Most of us have had to deal with these nasty culprits at one time or another and boy, are they stubborn. The occasional cystic acne usually comes in cycles, and is most commonly associated with stress or hormonal activity, even sometimes dietary conditions. For me stress is the number-one trigger. So what to do? While you can wait these frustrating and painful blemishes out, there's also something you can do about them right now. Celebrities have been doing it for years. Welcome to cortisone injections.
What is it?
A cortisone injection is a diluted corticosteroid injected directly into the cyst, administered in a single dose and intended to dramatically reduce inflammation and speed up the healing process. It is not an antibiotic, and this is not for your regular old breakout or a long term treatment plan, but more for a specific emergency spot treatment.

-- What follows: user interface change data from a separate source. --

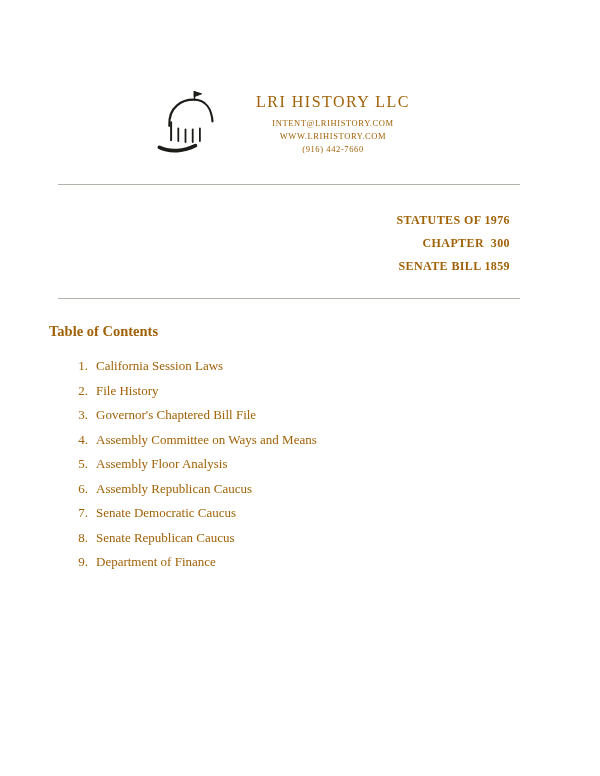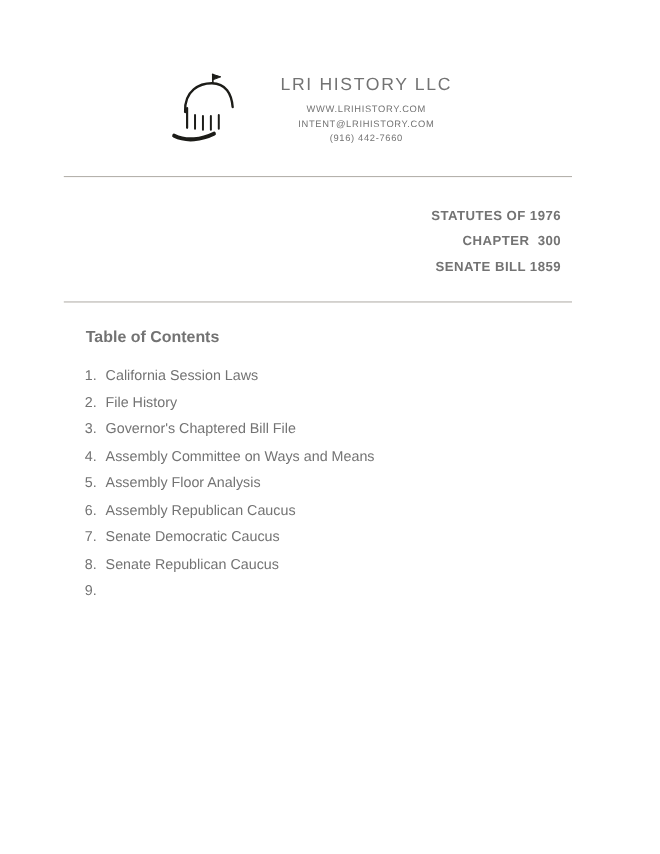--- a/index.html
+++ b/index.html
@@ -13,11 +13,11 @@
     height: 776px;
     margin: 0 auto;
     background: #ffffff;
-    font-family: Liberation Sans, sans-serif;
-    color: #737373;
+    font-family: Liberation Serif, serif;
+    color: #a16207;
     overflow: hidden;
     box-sizing: border-box;
-    padding-top: 62px;
+    padding-top: 86px;
   }
 
   

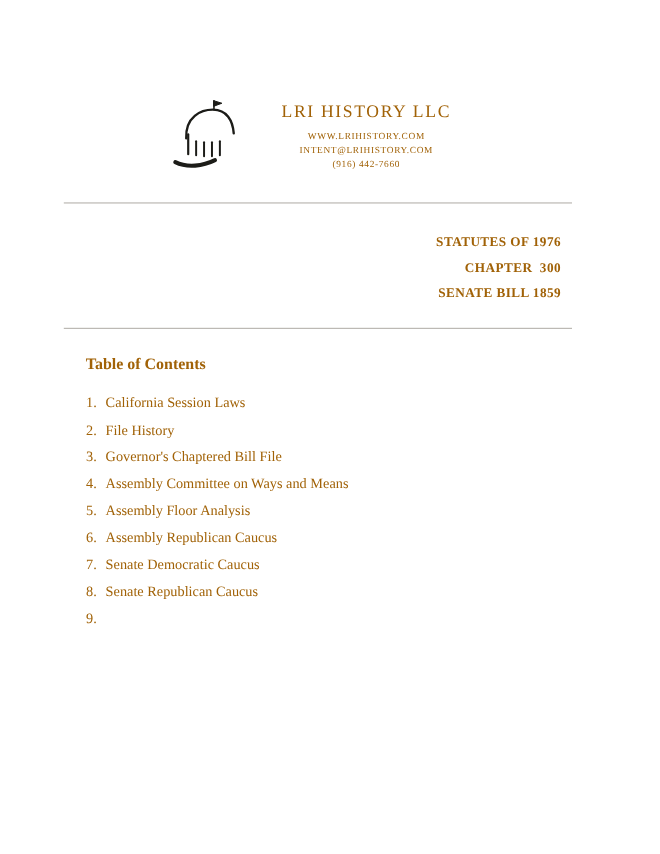--- a/index.html
+++ b/index.html
@@ -121,8 +121,8 @@
     </span>
     <div class="letterhead-text">
       <div class="company-name">LRI HISTORY LLC</div>
+      <div class="contact-line">INTENT@LRIHISTORY.COM</div>
       <div class="contact-line">WWW.LRIHISTORY.COM</div>
-      <div class="contact-line">INTENT@LRIHISTORY.COM</div>
       <div class="contact-line">(916) 442-7660</div>
     </div>
   </div>

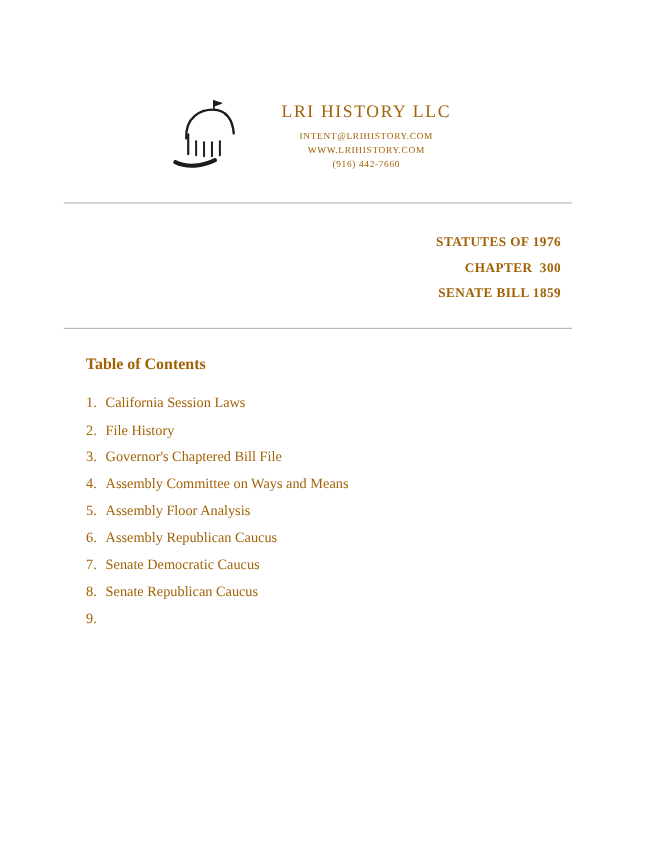--- a/index.html
+++ b/index.html
@@ -75,7 +75,7 @@
   
   .toc-title {
     margin-top: 24px;
-    margin-left: 78px;
+    margin-left: 49px;
     font-weight: bold;
     font-size: 14.5px;
   }

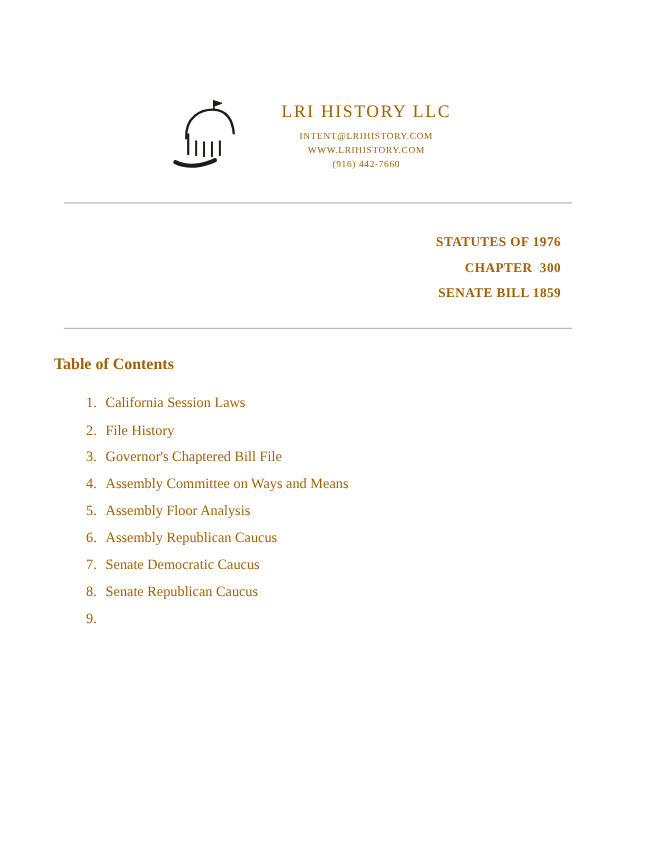--- a/index.html
+++ b/index.html
@@ -174,6 +174,7 @@
     </li>
     <li>
       <span class="toc-num">9.</span>
+      <span class="toc-label">Department of Finance</span>
     </li>
   </ol>
 

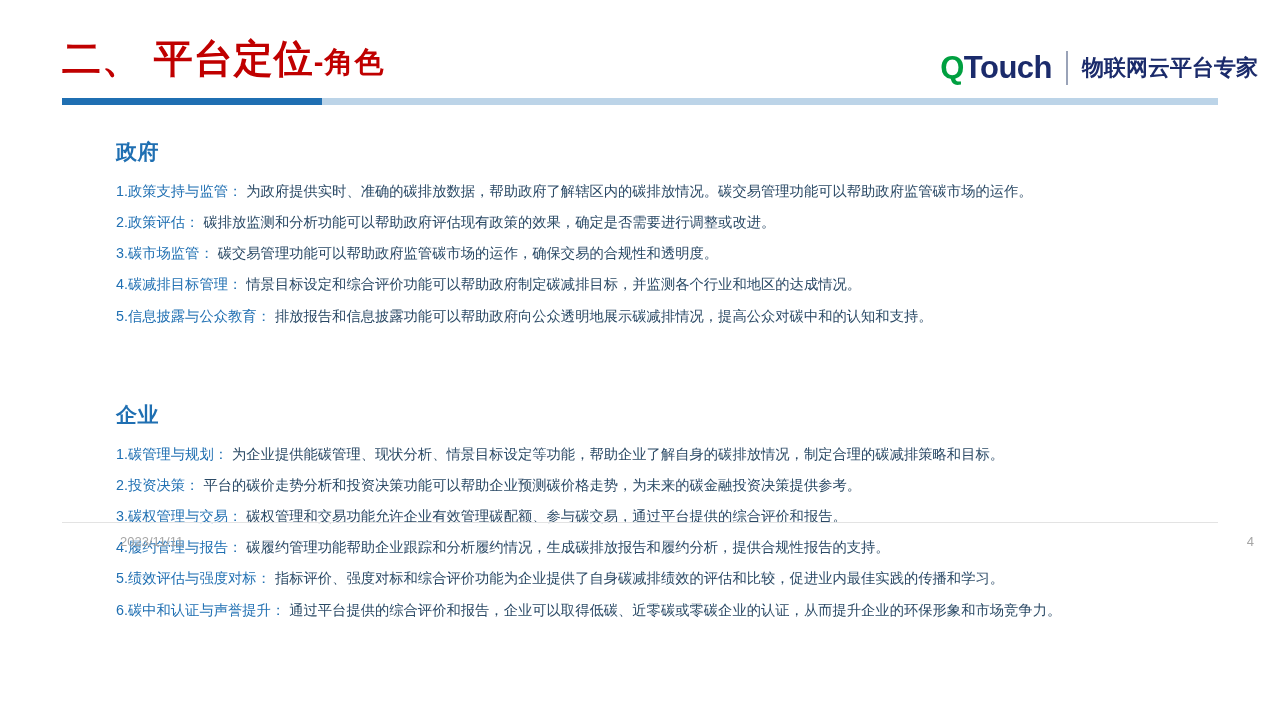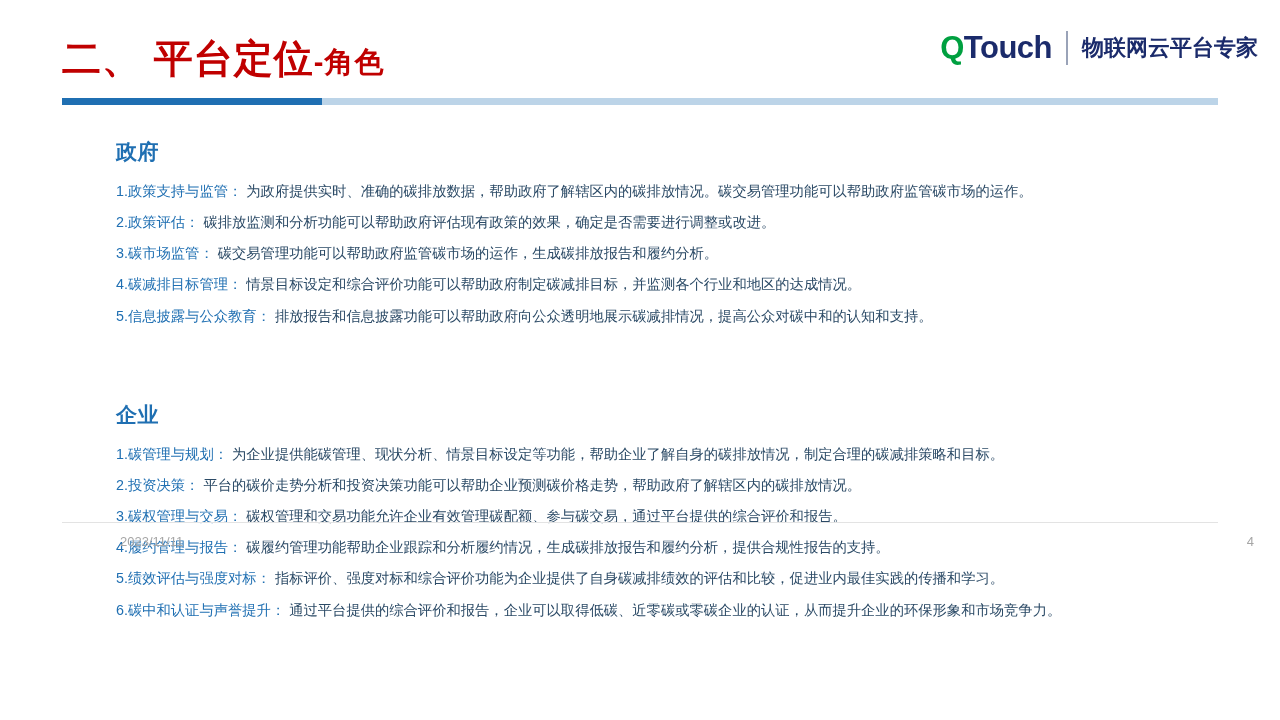--- a/index.html
+++ b/index.html
@@ -42,7 +42,7 @@
   .brand {
     position: absolute;
     right: 22px;
-    top: 28px;
+    top: 48px;
     display: flex;
     align-items: center;
     height: 40px;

You can usually see results—as in going, going, gone results—in 24 to 48 hours.
Where can you get it?
You should only get anything that requires needles anywhere near your face performed by a licensed professional. I have raved before about my dermatologist, Dr. Suzanne Bruce. You can get one of these injections at a regular dermatological appointment or through the spa/aesthetician services usually offered by dermatologists and at medical spas.
Does it hurt?
While the injections don’t really hurt, the real pain comes from the shame factor, as it's embarrassing to admit that sometimes we all get those monster zits that no one wants to talk about, and no, we aren’t all blessed with perfect skin. The injection itself does sting for a moment, but the whole process takes maybe 30 seconds, tops, from start to finish. It's also a trade-off—usually the cyst already hurts or you would not be doing this.
Is it worth it?
There is some debate on this point. As mentioned above, make you sure see a licensed professional who knows what they are doing as too much cortisone or or an improper injection can cause adverse reactions. It can also be expensive, as dermatologist co-pays are not cheap (and can run you as much as $80). However, most dermatologist offices have a licensed aesthetician/spa portion of their practice and as long as you are a regular patient, the cost for this service can be as low as $25.
Are there other treatments you can use?
Texas-based skin care expert and aesthetician Renee Rouleau has a popular product she sells on her website that offers solutions for more long-term cystic acne sufferers. For those with chronic or severe conditions, prescription medicines like Isotretinoin, birth control pills, antibiotics and Spironolactone have all shown results. Cortisone injections are for the occasional 'OMG, what heck is that?!' moment when you have something important planned and can’t wait.
In my opinion, when done properly—and I cannot emphasize enough that that means by a professional—30 seconds of discomfort and a little pin prick is well worth saying hasta la vista to a third chin.